=== Task item ===
Pictures do not belong in the copy. Write out exactly the lines from the one containing "left front paw: (575, 443)" through the end of the data.
+++ Information provided +++
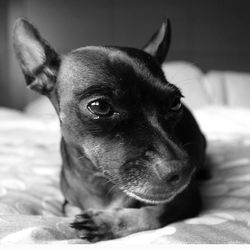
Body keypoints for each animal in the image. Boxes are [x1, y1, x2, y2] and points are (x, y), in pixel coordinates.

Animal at [12, 18, 206, 242]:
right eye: (100, 106)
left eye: (175, 103)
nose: (183, 171)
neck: (97, 179)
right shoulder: (67, 202)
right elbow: (72, 210)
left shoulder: (186, 199)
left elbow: (153, 212)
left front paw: (105, 222)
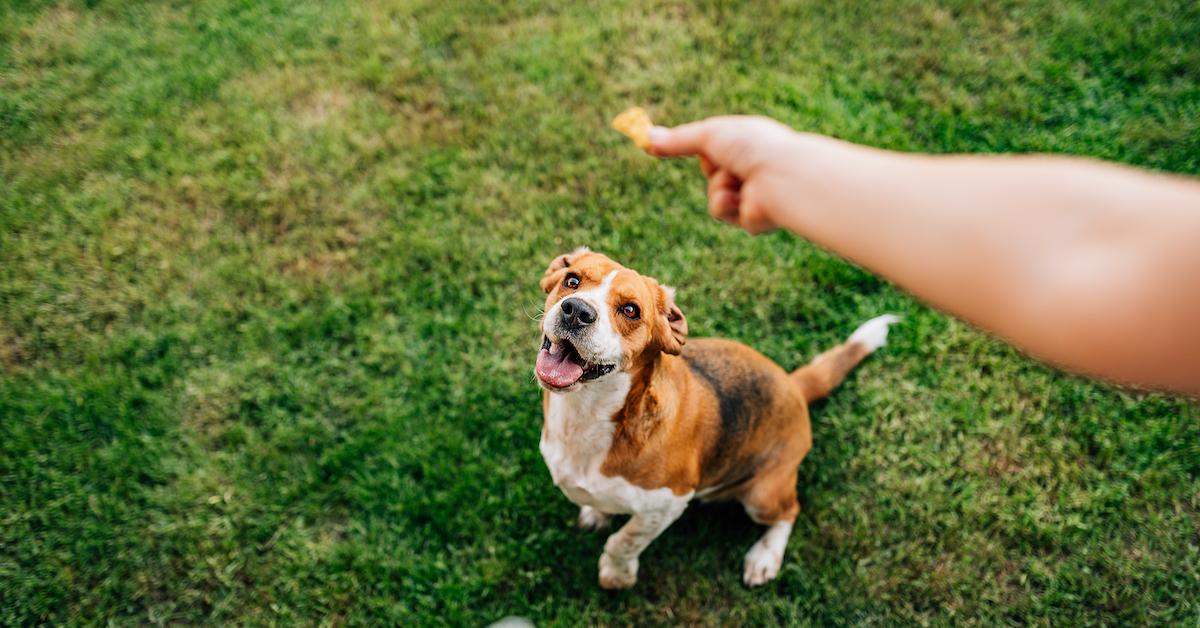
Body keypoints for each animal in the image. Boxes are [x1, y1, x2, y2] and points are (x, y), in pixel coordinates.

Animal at [535, 248, 902, 588]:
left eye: (630, 310)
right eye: (572, 281)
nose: (576, 311)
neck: (589, 414)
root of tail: (794, 384)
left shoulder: (668, 504)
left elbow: (623, 541)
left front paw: (617, 574)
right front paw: (597, 512)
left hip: (762, 495)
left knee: (790, 511)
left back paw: (765, 557)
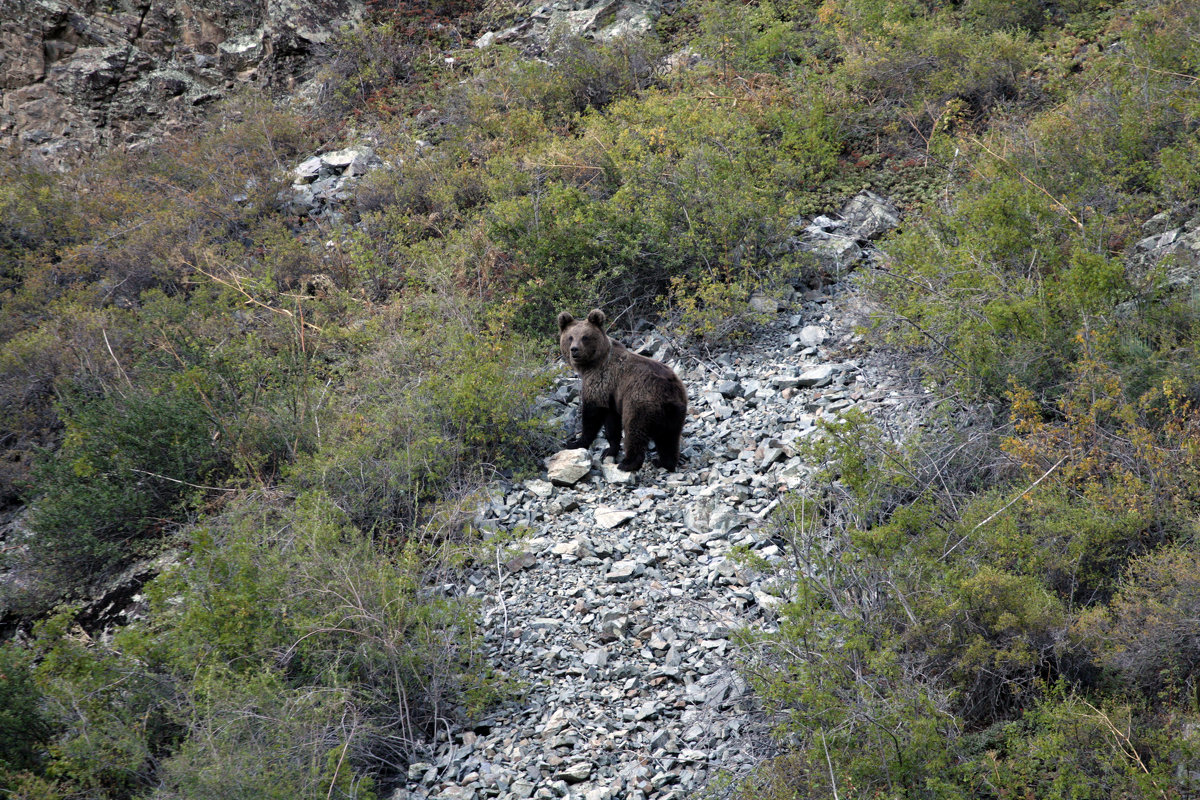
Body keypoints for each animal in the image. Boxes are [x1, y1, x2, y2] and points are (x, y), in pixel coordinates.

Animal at [554, 307, 686, 470]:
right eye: (570, 337)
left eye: (585, 337)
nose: (574, 350)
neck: (591, 364)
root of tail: (670, 390)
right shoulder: (612, 397)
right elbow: (612, 425)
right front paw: (609, 450)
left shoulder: (601, 382)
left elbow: (592, 415)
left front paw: (575, 443)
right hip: (674, 413)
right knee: (669, 439)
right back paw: (664, 462)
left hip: (641, 402)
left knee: (634, 430)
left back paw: (628, 463)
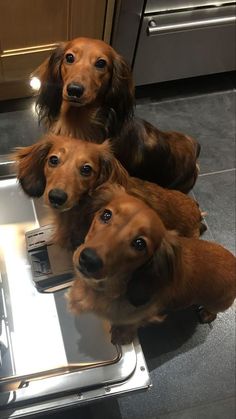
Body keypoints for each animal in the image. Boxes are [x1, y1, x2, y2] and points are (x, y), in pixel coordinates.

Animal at [68, 189, 236, 346]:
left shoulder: (144, 315)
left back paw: (207, 314)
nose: (88, 260)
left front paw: (121, 335)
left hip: (217, 303)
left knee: (214, 311)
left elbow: (129, 324)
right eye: (106, 215)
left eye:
+++
=== Answer box ===
left front paw: (575, 443)
right hip: (674, 413)
right knee: (669, 439)
right back paw: (664, 462)
left hip: (641, 402)
left knee: (634, 430)
left back paw: (628, 463)
Body keypoints for each animal in the image. Boxes are [x1, y1, x2, y2] and points are (x, y), in pixel coordinates.

Animal at [68, 189, 236, 346]:
left shoulder: (144, 315)
left back paw: (207, 314)
nose: (88, 260)
left front paw: (121, 335)
left hip: (217, 303)
left knee: (214, 311)
left elbow: (129, 324)
right eye: (106, 215)
left eye:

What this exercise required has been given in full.